What Should Endure
By Scot Noel
I write this editorial during the 2020 COVID-19 Pandemic along with a series of world-wide anti-racist protests sparked by the killing of George Floyd and continuing under the banner of Black Lives Matter.
The world is caught in a moment of chaos and fear, reactionary backlash and hopeful optimism. People are afraid for their lives and fighting for the shape of things to come.
The stresses of the moment have certainly affected our business, our families, our community, and our magazine. In our struggle to send this issue to print, the opportunity presented itself for me to work with Hugo Award Winning Illustrator Elizabeth Leggett as she designed our cover and I crafted a story to go with her art. Elizabeth chose Pandora’s Box as her theme, and I decided to go on an imaginative journey to find hope at the end of time.
My story “Pangenesis,” might not seem like a direct comment on our current trials and tribulations, but it is based in many of the following ideas:
This moment in history is exactly that, a moment. Centuries will come and go; millennia will pile on top of them. Everything will change, more drastically than you can possibly imagine. The only constant, if we make it our priority as we should, is humanity.
Politics will change. Nations will fall. Bedrock religions will disappear, to be supplanted by new beliefs the nature of which we cannot anticipate. Over time, those things would happen regardless, but If we maintain our current pace of technological and scientific advancement, the following developments, or something very like them, lie ahead:
Multiple, bio-engineered human species. The challenge of moving out into the solar system will demand it. New body forms. New senses. New sexes. Some adaptations will be practical to deal with low or high gravity, radiation or different food sources. Some will be for fun (because people are like that). Diversity will take on a whole new meaning.
Thinking, intelligent machines along with new bio-engineered, living minds will come along to share the universe with us. Once conscious, the machines will outpace our abilities almost instantly.
A world of robotic devices capable of replacing our entire production chain, from acquisition of resources to design, manufacture, construction, and repair. What new economies will rise in a world where human labor is ridiculously inefficient and unnecessary?
A network of minds is sure to develop, even though we have trouble today maintaining civility with mere tweets.
From fusion reactors to space-borne solar arrays, our descendants will command inconceivable energies compared to the puny consumption needs of today.
Resources to comfortably and equitably support trillions of humans both on and off-world.
Augmented reality, with half of what we see and feel being “real” in the sense we would understand it today and half being a kind of tangible “matrix” reality.
The ability to travel through space as coherent beams of light and to arrive on far distant worlds where previous robotic missions have created avatars for us to inhabit, artificial bodies suited to the environments where we have transmitted our minds.
Mere fanciful ideas? If you think so, you have both a limited sense of human achievement and an inadequate sense of time. In the long view, it’s not even likely we will concern ourselves with Earth-like planets. Our fascination with planets is a passing phase of our technological childhood. We will no more seek to live at the bottom of these troublesome gravity wells than today’s civilizations gravitate toward glaciers and the remnants of the ice-age conditions in which we lived for so long.
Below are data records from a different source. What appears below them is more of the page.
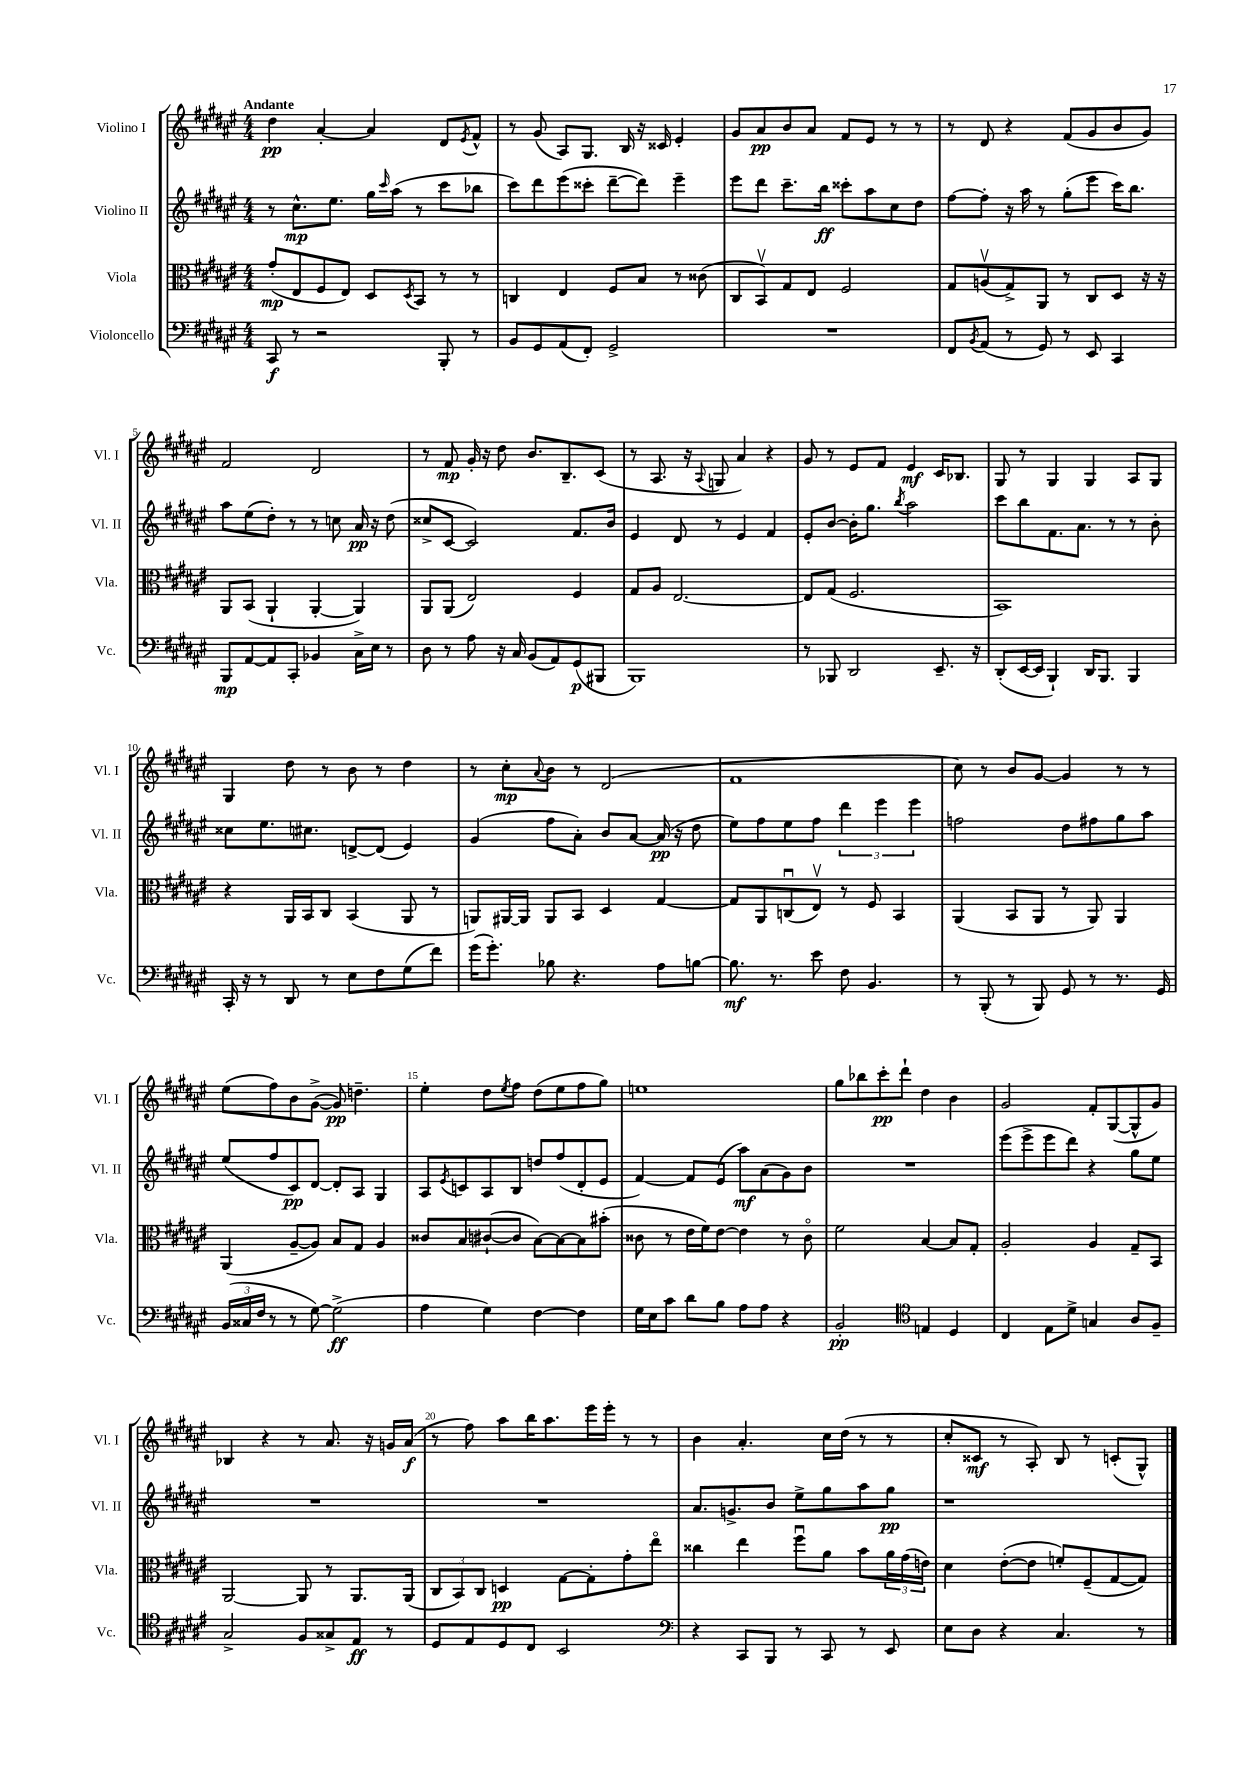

**kern	**dynam	**kern	**dynam	**kern	**dynam	**kern	**dynam
*part4	*part4	*part3	*part3	*part2	*part2	*part1	*part1
*staff4	*staff4	*staff3	*staff3	*staff2	*staff2	*staff1	*staff1
*I"Violoncello	*	*I"Viola	*	*I"Violino II	*	*I"Violino I	*
*I'Vc.	*	*I'Vla.	*	*I'Vl. II	*	*I'Vl. I	*
*clefF4	*	*clefC3	*	*clefG2	*	*clefG2	*
*k[f#c#g#d#a#e#]	*	*k[f#c#g#d#a#e#]	*	*k[f#c#g#d#a#e#]	*	*k[f#c#g#d#a#e#]	*
*M4/4	*	*M4/4	*	*M4/4	*	*M4/4	*
=1	=1	=1	=1	=1	=1	=1	=1
!	!	!	!	!	!	!LO:TX:a:B:t=Andante	!
8CC#/	f	(8g#'/L	mp	8r	.	4dd#\	pp
8r	.	8E#/	.	8.cc#^^\L	mp	.	.
2r	.	8F#/	.	.	.	[4a#'/	.
.	.	.	.	8.ee#\J	.	.	.
.	.	8E#/J)	.	.	.	.	.
.	.	8D#/L	.	16gg#\LL	.	4a#/]	.
.	.	.	.	16qqccc#/	.	.	.
.	.	.	.	(16aa#\JJ	.	.	.
.	.	8qD#/	.	.	.	.	.
.	.	8BB/J	.	8r	.	.	.
8BBB'/	.	8r	.	8ccc#\L	.	8d#/L	.
.	.	.	.	.	.	8qe#/	.
8r	.	8r	.	8bb-X\J	.	8f#^^/J	.
=2	=2	=2	=2	=2	=2	=2	=2
8BB/L	.	4Cn/	.	8ccc#\L)	.	8r	.
8GG#/	.	.	.	8ddd#\	.	(8g#/	.
(8AA#/	.	4E#/	.	(8eee#\	.	8A#/L)	.
8FF#'/J)	.	.	.	8ccc##X'\J	.	8.G#/J	.
2GG#^/	.	8F#/L	.	[8ddd#~\L	.	.	.
.	.	.	.	.	.	16B/	.
.	.	8B/J	.	8ddd#\J])	.	16r	.
.	.	.	.	.	.	16c##X/	.
.	.	8r	.	4eee#~\	.	4e#'/	.
.	.	(8c##X\	.	.	.	.	.
=3	=3	=3	=3	=3	=3	=3	=3
1r	.	8C#/L	.	8eee#\L	.	8g#/L	.
.	.	8BBv/)	.	8ddd#\J	.	8a#/	pp
.	.	8G#/	.	8.ccc#~\L	.	8b/	.
.	.	8E#/J	.	.	.	8a#/J	.
.	.	.	.	16bb\Jk	ff	.	.
.	.	2F#/	.	8ccc##X'\L	.	8f#/L	.
.	.	.	.	8aa#\	.	8e#/J	.
.	.	.	.	8cc#\	.	8r	.
.	.	.	.	8dd#\J	.	8r	.
=4	=4	=4	=4	=4	=4	=4	=4
8FF#/L	.	8G#/L	.	[8ff#\L	.	8r	.
8qBB/	.	.	.	.	.	.	.
(8AA#/J	.	(8Anv/	.	8ff#'\J]	.	8d#/	.
8r	.	8G#^/)	.	16r	.	4r	.
.	.	.	.	16aa#\	.	.	.
8GG#/)	.	8AA#/J	.	8r	.	.	.
8r	.	8r	.	(8gg#'\L	.	(8f#/L	.
8EE#/	.	8C#/L	.	8eee#\J	.	8g#/	.
4CC#/	.	8D#/J	.	16ccc#\KL)	.	8b/	.
.	.	.	.	8.bb\J	.	.	.
.	.	16r	.	.	.	8g#/J)	.
.	.	16r	.	.	.	.	.
!!LO:LB:g=z
=5	=5	=5	=5	=5	=5	=5	=5
8BBB/L	mp	8AA#/L	.	8aa#\L	.	2f#/	.
[8AA#/	.	(8BB/J	.	(8ee#\	.	.	.
8AA#/]	.	4AA#`/	.	8dd#'\J)	.	.	.
8CC#'/J	.	.	.	8r	.	.	.
4BB-X/	.	[4AA#'/	.	8r	.	2d#/	.
.	.	.	.	8ccn\	.	.	.
16C#^\LL	.	4AA#/])	.	16a#/	pp	.	.
16E#\JJ	.	.	.	16r	.	.	.
8r	.	.	.	(8dd#\	.	.	.
=6	=6	=6	=6	=6	=6	=6	=6
8D#\	.	8AA#/L	.	8cc##X^/L	.	8r	.
8r	.	(8AA#/J	.	[8c#/J	.	8f#/	mp
8A#\	.	2E#/)	.	2c#/])	.	16g#'/	.
.	.	.	.	.	.	16r	.
16r	.	.	.	.	.	8dd#\	.
16C#/	.	.	.	.	.	.	.
(8BB/L	.	.	.	.	.	8.b/L	.
8AA#/)	.	.	.	.	.	.	.
.	.	.	.	.	.	8.B~/	.
(8GG#/	p	4F#/	.	8.f#/L	.	.	.
8BBB#X/J	.	.	.	.	.	(8c#/J	.
.	.	.	.	16b/Jk	.	.	.
=7	=7	=7	=7	=7	=7	=7	=7
1BBB)	.	8G#/L	.	4e#/	.	8r	.
.	.	8A#/J	.	.	.	8.A#/	.
.	.	[2.E#/	.	8d#/	.	.	.
.	.	.	.	.	.	16r	.
.	.	.	.	.	.	8qqA#/	.
.	.	.	.	8r	.	8Gn/	.
.	.	.	.	4e#/	.	4a#/)	.
.	.	.	.	4f#/	.	4r	.
=8	=8	=8	=8	=8	=8	=8	=8
8r	.	8E#/L]	.	8e#'/L	.	8g#/	.
8BBB-X/	.	(8G#/J	.	[8b/J	.	8r	.
2DD#/	.	2.F#/	.	16b'\KL]	.	8e#/L	.
.	.	.	.	8.gg#\J	.	.	.
.	.	.	.	.	.	8f#/J	.
.	.	.	.	8qbb/	.	.	.
.	.	.	.	2aa#\	.	4e#/	mf
8.EE#~/	.	.	.	.	.	16c#/KL	.
.	.	.	.	.	.	8.B-X/J	.
16r	.	.	.	.	.	.	.
=9	=9	=9	=9	=9	=9	=9	=9
(8DD#'/L	.	1BB)	.	8ccc#\L	.	8G#/	.
[16EE#/L	.	.	.	8bb\	.	8r	.
16EE#/JJ]	.	.	.	.	.	.	.
4BBB`/)	.	.	.	8.f#\	.	4G#/	.
.	.	.	.	8.a#\J	.	.	.
16DD#/KL	.	.	.	.	.	4G#/	.
8.BBB/J	.	.	.	.	.	.	.
.	.	.	.	8r	.	.	.
4BBB/	.	.	.	8r	.	8A#/L	.
.	.	.	.	8b'\	.	8G#/J	.
!!LO:LB:g=z
=10	=10	=10	=10	=10	=10	=10	=10
16CC#'/	.	4r	.	8cc##X\L	.	4G#/	.
16r	.	.	.	.	.	.	.
8r	.	.	.	8.ee#\	.	.	.
8DD#/	.	16AA#/LL	.	.	.	8dd#\	.
.	.	16BB/J	.	8.cc#X\J	.	.	.
8r	.	8C#/J	.	.	.	8r	.
8E#\L	.	(4BB/	.	[8dn^/L	.	8b\	.
8F#\	.	.	.	(8d/J]	.	8r	.
(8G#\	.	8AA#/	.	4e#/)	.	4dd#\	.
8f#\J)	.	8r	.	.	.	.	.
=11	=11	=11	=11	=11	=11	=11	=11
(16g#\KL	.	8AAn/L)	.	(4g#/	.	8r	.
8.g#'\J)	.	.	.	.	.	.	.
.	.	[16AA#X/L	.	.	.	8cc#'\L	mp
.	.	16AA#/JJ]	.	.	.	.	.
.	.	.	.	.	.	8qqa#/	.
8B-X\	.	8AA#/L	.	8ff#\L	.	8b\J	.
4.r	.	8BB/J	.	8a#'\J)	.	8r	.
.	.	4D#/	.	8b/L	.	(2d#/	.
.	.	.	.	[8a#/J	.	.	.
8A#\L	.	[4G#/	.	(16a#/]	pp	.	.
.	.	.	.	16r	.	.	.
[8Bn\J	.	.	.	8dd#\	.	.	.
=12	=12	=12	=12	=12	=12	=12	=12
8.B\]	mf	8G#/L]	.	8ee#\L)	.	1f#	.
.	.	8AA#/	.	8ff#\	.	.	.
8.r	.	.	.	.	.	.	.
.	.	(8Cnu/	.	8ee#\	.	.	.
8e#\	.	8E#v/J)	.	8ff#\J	.	.	.
8F#\	.	8r	.	6ddd#\	.	.	.
4.BB/	.	8F#/	.	.	.	.	.
.	.	.	.	6eee#\	.	.	.
.	.	4BB/	.	.	.	.	.
.	.	.	.	6eee#\	.	.	.
=13	=13	=13	=13	=13	=13	=13	=13
8r	.	(4AA#/	.	2ffn\	.	8cc#\)	.
(8BBB'/	.	.	.	.	.	8r	.
8r	.	8BB/L	.	.	.	8b/L	.
8BBB/)	.	8AA#/J	.	.	.	[8g#/J	.
8GG#/	.	8r	.	8dd#\L	.	4g#/]	.
8r	.	8AA#/)	.	8ff#X\	.	.	.
8.r	.	4AA#/	.	8gg#\	.	8r	.
.	.	.	.	8aa#\J	.	8r	.
16GG#/	.	.	.	.	.	.	.
!!LO:LB:g=z
=14	=14	=14	=14	=14	=14	=14	=14
(24BB/LL	.	(4AA#/	.	(8ee#/L	.	(8ee#\L	.
24C##X/	.	.	.	.	.	.	.
24F#/JJ	.	.	.	.	.	.	.
8r	.	.	.	8ff#/	.	8ff#\)	.
8r	.	[8A#~/L	.	8c#/)	pp	8b\	.
[8G#\)	.	8A#/J])	.	[8d#/J	.	([8g#^\J	.
(2G#^\]	ff	8B/L	.	8d#'/L]	.	8g#/])	pp
.	.	8G#/J	.	8A#/J	.	4.ddn~\	.
.	.	4A#/	.	4G#/	.	.	.
=15	=15	=15	=15	=15	=15	=15	=15
4A#\	.	8c##X/L	.	8A#/L	.	4ee#'\	.
.	.	.	.	8qe#/	.	.	.
.	.	8B/	.	8cn/	.	.	.
4G#\)	.	([8c#X`/	.	8A#/	.	8dd#\L	.
.	.	.	.	.	.	8qee#/	.
.	.	8c#/J]	.	8B/J	.	8ff#\J	.
[4F#\	.	[8B\L)	.	8ddn/L	.	(8dd#\L	.
.	.	8B\_	.	(8ff#/	.	8ee#\	.
4F#\]	.	8B\]	.	8d#'/	.	8ff#\	.
.	.	(8b#X'\J	.	8e#/J	.	8gg#\J)	.
=16	=16	=16	=16	=16	=16	=16	=16
16G#\LL	.	8c##X\	.	[4f#/)	.	1een	.
16E#\J	.	.	.	.	.	.	.
8c#\J	.	8r	.	.	.	.	.
8d#\L	.	16e#\LL	.	8f#/L]	.	.	.
.	.	16f#\J)	.	.	.	.	.
8B\J	.	[8e#\J	.	(8e#/J	.	.	.
8A#\L	.	4e#\]	.	8aa#\L)	mf	.	.
8A#\J	.	.	.	(8a#\	.	.	.
4r	.	8r	.	8g#\)	.	.	.
.	.	8c##\	.	8b\J	.	.	.
=17	=17	=17	=17	=17	=17	=17	=17
2BB'/	pp	2f#\	.	1r	.	8gg#\L	.
.	.	.	.	.	.	8bb-X\	.
.	.	.	.	.	.	8ccc#'\	pp
.	.	.	.	.	.	8ddd#`\J	.
*clefC4	*	*	*	*	*	*	*
4En/	.	[4B/	.	.	.	4dd#\	.
4D#/	.	8B/L]	.	.	.	4b\	.
.	.	8G#'/J	.	.	.	.	.
=18	=18	=18	=18	=18	=18	=18	=18
4C#/	.	2A#'/	.	(8eee#\L	.	2g#/	.
.	.	.	.	8eee#^\	.	.	.
8E#\L	.	.	.	8eee#\	.	.	.
8d#^\J	.	.	.	8ddd#\J)	.	.	.
4Gn/	.	4A#/	.	4r	.	8f#'/L	.
.	.	.	.	.	.	([8G#/	.
8A#/L	.	8G#~/L	.	8gg#\L	.	8G#^^/]	.
8F#~/J	.	8BB/J	.	8ee#\J	.	8g#/J)	.
!!LO:LB:g=z
=19	=19	=19	=19	=19	=19	=19	=19
2G#^/	.	[2AA#/	.	1r	.	4B-X/	.
.	.	.	.	.	.	4r	.
8F#/L	.	8AA#/]	.	.	.	8r	.
8G##X^/	.	8r	.	.	.	8.a#/	.
8E#/J	ff	8.AA#/L	.	.	.	.	.
.	.	.	.	.	.	16r	.
8r	.	.	.	.	.	16gn/LL	.
.	.	(16AA#/Jk	.	.	.	(16a#/JJ	f
=20	=20	=20	=20	=20	=20	=20	=20
8D#/L	.	12C#/L	.	1r	.	8r	.
.	.	12BB/)	.	.	.	.	.
8E#/	.	.	.	.	.	8ff#\)	.
.	.	12C#/J	.	.	.	.	.
8D#/	.	4Dn/	pp	.	.	8aa#\L	.
8C#/J	.	.	.	.	.	16bb\K	.
.	.	.	.	.	.	8.aa#\	.
2BB/	.	[8G#\L	.	.	.	.	.
.	.	8G#'\]	.	.	.	16eee#\L	.
.	.	.	.	.	.	16eee#'\JJ	.
.	.	8g#'\	.	.	.	8r	.
.	.	8ee#\J	.	.	.	8r	.
=21	=21	=21	=21	=21	=21	=21	=21
*clefF4	*	*	*	*	*	*	*
4r	.	4cc##X\	.	8.a#/L	.	4b\	.
.	.	.	.	8.gn^/	.	.	.
8CC#/L	.	4ee#\	.	.	.	4.a#'/	.
8BBB/J	.	.	.	8b/J	.	.	.
8r	.	8ff#u\L	.	8ee#^\L	.	.	.
8CC#/	.	8a#\J	.	8gg#\	.	16cc#\LL	.
.	.	.	.	.	.	(16dd#\JJ	.
8r	.	8b\L	.	8aa#\	.	8r	.
8EE#/	.	24a#\L	.	8gg#\J	pp	8r	.
.	.	(24g#\	.	.	.	.	.
.	.	24en\JJ)	.	.	.	.	.
=22	=22	=22	=22	=22	=22	=22	=22
8E#\L	.	4d#\	.	1r	.	8cc#'/L	.
8D#\J	.	.	.	.	.	8c##X/J	mf
4r	.	([8e#'\L	.	.	.	8r	.
.	.	8e#\J]	.	.	.	8A#'/)	.
4.C#/	.	8fn'/L)	.	.	.	8B/	.
.	.	(8F#~/	.	.	.	8r	.
.	.	[8G#/	.	.	.	(8cn'/L	.
8r	.	8G#/J])	.	.	.	8G#^^/J)	.
==	==	==	==	==	==	==	==
*-	*-	*-	*-	*-	*-	*-	*-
In the long future, what will it mean to be “free?” What form will justice take? How will we recognize truth from alternate facts? When it becomes possible for automated systems to supply for all human needs without human management, what forms of government will evolve?
All of this may give you visions of some inhuman dystopia. If so, imagine a Cro-Magnon woman of 15,000 years past plucked out of her house of Mammoth bones and deposited in New York’s Times Square today. No vision of hell her people might have conceived could possibly compare.
The only things that would comfort her are the things that always do. Empathy and humane kindness. The alleviation of suffering, hunger, and disease. The satisfaction of curiosity and the welcoming fellowship of others. It would be only with the greatest difficulty that our ancestor might come to grasp our values, religions, ideals, and politics. Not because of some limitation of the intellect (her brain would actually be a bit larger than ours), but because we —like her— live in a conceptual world of ideas, ideas to which we —mistakenly— often give more significance than to life itself. No predator is more threatening to any of us than one that might kill our preconceptions.
But life is what matters. And the values of life are ill-served by division and derision, tribal conflict and war, lies and propaganda. No matter what conceits you may harbor about this moment of time or your place in it, we are nowhere near history’s end. Another 15,000 years of human civilization will come and go easily enough. By the inexorable, unconquerable nature of time itself, we cannot pass on a legacy of 21st Century systems and beliefs, no matter how much we may cherish them, because they will be as meaningless to future generations as the right to own slaves or the Divine Right of Kings is to us today.
What can we pass on? What is our legacy? Well, we could teach our children that all who disagree with them or live differently than they do should be hated and scorned. That conflict is inevitable. That the truth of the future is the truth of the past, where the only good is the one Conan the Barbarian would recognize, to “crush your enemies, see them driven before you, and hear the lamentation of the women!”
Or not. The future, after all, has always been filled with hope, and up to all of us.